→ **TASK DETAILS**
Bring together all lines from the listing below that contain the string "scale".

→ **SUPPLIED DATA**
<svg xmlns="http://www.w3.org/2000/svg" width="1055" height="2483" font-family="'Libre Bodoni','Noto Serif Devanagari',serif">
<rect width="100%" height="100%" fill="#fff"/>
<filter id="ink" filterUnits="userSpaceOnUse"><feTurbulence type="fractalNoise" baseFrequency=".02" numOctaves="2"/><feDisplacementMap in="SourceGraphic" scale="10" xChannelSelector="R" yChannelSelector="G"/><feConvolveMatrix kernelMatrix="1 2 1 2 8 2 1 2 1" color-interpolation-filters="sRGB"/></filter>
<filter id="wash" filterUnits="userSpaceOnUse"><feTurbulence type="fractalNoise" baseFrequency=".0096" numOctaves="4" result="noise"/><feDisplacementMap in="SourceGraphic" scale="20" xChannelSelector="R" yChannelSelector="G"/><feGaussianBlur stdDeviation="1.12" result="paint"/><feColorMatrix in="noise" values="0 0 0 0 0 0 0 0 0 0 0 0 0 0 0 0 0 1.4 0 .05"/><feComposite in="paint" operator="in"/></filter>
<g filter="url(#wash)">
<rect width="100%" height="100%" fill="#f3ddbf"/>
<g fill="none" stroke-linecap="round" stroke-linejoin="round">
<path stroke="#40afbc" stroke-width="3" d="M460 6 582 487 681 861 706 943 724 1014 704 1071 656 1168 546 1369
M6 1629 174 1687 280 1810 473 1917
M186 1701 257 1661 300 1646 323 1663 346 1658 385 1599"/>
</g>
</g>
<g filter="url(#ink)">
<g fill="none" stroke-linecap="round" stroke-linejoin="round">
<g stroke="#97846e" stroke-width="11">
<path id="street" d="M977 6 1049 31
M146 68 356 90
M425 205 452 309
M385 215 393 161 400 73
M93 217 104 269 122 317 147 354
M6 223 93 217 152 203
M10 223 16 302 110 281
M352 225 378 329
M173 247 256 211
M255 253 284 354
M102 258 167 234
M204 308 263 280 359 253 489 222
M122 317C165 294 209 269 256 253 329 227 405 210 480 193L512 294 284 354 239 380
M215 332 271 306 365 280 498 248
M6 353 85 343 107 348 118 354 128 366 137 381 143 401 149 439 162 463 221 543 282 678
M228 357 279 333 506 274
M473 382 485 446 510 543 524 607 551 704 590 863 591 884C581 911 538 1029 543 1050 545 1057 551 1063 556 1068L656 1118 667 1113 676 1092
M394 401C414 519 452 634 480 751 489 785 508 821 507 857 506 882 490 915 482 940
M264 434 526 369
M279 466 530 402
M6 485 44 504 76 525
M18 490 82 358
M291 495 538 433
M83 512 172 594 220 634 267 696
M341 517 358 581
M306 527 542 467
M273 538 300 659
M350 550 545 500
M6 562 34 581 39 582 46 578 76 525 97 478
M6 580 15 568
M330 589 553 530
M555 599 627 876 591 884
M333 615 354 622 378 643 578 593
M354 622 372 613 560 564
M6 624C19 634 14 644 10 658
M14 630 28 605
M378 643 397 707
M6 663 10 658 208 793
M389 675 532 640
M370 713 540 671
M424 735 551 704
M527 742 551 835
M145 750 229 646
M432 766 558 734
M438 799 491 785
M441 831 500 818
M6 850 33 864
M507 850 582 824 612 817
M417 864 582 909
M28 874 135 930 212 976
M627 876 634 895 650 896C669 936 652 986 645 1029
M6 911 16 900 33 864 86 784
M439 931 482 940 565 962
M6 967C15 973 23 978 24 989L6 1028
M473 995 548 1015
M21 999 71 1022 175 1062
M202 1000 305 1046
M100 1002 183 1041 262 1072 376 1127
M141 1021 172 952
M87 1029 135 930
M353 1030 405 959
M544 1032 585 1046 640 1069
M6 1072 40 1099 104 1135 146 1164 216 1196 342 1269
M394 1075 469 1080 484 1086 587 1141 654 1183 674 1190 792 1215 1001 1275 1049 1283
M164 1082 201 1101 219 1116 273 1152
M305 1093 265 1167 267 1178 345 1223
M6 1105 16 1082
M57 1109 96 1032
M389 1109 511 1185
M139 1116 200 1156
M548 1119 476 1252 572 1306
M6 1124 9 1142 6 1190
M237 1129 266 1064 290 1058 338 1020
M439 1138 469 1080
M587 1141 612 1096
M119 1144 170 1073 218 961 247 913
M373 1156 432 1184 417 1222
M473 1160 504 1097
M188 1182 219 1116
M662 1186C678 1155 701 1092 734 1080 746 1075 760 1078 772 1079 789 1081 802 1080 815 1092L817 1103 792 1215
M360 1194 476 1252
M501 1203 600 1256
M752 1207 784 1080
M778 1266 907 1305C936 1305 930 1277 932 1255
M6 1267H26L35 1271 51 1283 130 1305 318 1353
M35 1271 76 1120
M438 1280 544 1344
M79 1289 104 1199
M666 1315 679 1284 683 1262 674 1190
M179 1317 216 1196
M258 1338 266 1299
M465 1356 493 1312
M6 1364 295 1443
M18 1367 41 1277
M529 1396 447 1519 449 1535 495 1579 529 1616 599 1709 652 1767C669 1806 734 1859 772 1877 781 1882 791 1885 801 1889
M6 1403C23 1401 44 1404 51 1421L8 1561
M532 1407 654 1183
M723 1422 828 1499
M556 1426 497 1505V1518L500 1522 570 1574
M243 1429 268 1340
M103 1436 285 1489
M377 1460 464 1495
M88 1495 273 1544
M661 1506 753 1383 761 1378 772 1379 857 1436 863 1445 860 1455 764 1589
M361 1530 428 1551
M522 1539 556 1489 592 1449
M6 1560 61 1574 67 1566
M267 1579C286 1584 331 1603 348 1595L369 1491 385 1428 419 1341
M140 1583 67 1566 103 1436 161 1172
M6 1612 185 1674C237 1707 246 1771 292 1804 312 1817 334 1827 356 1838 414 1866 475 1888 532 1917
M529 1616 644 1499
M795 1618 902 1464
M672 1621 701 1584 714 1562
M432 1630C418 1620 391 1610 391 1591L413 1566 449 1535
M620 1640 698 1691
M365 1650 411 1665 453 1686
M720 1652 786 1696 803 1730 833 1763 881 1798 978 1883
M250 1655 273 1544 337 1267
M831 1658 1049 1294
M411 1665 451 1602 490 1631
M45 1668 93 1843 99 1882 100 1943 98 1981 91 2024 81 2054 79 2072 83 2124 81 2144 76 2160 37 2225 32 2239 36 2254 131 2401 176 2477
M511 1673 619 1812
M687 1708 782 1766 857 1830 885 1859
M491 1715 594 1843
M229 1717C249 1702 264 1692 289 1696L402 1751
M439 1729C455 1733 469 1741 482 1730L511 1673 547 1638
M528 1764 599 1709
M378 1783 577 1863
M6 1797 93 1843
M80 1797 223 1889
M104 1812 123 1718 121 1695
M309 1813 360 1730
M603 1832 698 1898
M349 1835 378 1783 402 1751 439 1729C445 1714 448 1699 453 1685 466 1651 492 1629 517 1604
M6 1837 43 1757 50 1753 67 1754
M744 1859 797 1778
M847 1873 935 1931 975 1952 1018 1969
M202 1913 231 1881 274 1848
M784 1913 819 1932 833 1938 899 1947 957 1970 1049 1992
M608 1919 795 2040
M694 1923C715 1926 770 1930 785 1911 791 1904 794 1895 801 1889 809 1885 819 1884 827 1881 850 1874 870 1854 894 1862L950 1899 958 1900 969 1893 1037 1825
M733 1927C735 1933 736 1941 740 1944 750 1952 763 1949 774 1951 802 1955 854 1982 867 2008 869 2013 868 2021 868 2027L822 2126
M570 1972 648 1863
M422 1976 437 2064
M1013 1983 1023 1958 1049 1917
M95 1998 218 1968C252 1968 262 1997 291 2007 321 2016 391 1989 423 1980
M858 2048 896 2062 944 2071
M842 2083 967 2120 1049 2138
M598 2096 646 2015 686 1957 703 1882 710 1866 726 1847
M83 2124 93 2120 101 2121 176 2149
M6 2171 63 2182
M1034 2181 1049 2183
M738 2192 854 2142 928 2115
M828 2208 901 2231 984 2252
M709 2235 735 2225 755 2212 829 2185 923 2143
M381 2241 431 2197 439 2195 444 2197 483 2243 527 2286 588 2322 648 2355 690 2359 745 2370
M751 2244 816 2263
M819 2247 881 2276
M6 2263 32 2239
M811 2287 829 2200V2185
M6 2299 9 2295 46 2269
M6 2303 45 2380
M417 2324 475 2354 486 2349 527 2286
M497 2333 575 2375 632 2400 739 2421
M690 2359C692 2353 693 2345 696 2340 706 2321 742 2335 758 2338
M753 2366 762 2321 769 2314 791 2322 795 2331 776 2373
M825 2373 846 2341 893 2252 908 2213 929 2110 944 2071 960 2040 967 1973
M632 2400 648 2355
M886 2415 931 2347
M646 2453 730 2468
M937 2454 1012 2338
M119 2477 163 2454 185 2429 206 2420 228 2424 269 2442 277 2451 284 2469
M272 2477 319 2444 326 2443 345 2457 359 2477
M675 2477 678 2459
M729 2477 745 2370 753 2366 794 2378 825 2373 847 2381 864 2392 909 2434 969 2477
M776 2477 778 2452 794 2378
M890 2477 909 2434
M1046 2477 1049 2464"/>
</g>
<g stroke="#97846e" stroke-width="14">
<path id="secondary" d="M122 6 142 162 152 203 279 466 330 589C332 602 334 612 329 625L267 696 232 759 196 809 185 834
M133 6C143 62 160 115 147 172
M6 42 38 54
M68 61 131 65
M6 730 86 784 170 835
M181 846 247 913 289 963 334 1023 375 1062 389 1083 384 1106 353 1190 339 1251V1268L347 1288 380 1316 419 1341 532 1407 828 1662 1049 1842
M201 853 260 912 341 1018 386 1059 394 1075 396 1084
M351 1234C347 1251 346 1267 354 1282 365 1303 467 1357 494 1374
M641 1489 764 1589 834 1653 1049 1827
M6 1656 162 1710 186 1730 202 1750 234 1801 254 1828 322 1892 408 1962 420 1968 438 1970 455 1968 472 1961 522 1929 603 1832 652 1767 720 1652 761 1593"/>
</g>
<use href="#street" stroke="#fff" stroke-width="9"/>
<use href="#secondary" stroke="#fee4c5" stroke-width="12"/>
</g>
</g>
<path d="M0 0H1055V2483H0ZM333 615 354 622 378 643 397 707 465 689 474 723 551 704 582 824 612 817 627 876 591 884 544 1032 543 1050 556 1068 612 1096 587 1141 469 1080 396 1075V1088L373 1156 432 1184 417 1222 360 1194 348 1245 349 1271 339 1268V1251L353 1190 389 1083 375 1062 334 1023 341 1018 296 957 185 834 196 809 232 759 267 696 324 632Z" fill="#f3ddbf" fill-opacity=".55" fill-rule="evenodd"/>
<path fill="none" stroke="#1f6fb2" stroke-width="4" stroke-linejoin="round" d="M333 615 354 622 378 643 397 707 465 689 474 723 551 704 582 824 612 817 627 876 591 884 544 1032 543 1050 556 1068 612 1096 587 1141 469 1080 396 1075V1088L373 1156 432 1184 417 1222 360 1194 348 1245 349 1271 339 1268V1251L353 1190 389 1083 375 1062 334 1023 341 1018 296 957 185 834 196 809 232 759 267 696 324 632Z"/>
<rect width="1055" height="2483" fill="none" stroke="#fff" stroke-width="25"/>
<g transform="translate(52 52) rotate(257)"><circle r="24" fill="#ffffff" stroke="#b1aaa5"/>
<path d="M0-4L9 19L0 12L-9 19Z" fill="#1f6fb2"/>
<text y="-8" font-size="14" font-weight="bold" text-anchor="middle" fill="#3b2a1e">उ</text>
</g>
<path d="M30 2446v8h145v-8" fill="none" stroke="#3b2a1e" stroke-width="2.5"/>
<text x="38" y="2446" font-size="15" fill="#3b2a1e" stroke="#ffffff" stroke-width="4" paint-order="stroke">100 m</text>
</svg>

→ **WRITTEN REPLY**
<filter id="ink" filterUnits="userSpaceOnUse"><feTurbulence type="fractalNoise" baseFrequency=".02" numOctaves="2"/><feDisplacementMap in="SourceGraphic" scale="10" xChannelSelector="R" yChannelSelector="G"/><feConvolveMatrix kernelMatrix="1 2 1 2 8 2 1 2 1" color-interpolation-filters="sRGB"/></filter>
<filter id="wash" filterUnits="userSpaceOnUse"><feTurbulence type="fractalNoise" baseFrequency=".0096" numOctaves="4" result="noise"/><feDisplacementMap in="SourceGraphic" scale="20" xChannelSelector="R" yChannelSelector="G"/><feGaussianBlur stdDeviation="1.12" result="paint"/><feColorMatrix in="noise" values="0 0 0 0 0 0 0 0 0 0 0 0 0 0 0 0 0 1.4 0 .05"/><feComposite in="paint" operator="in"/></filter>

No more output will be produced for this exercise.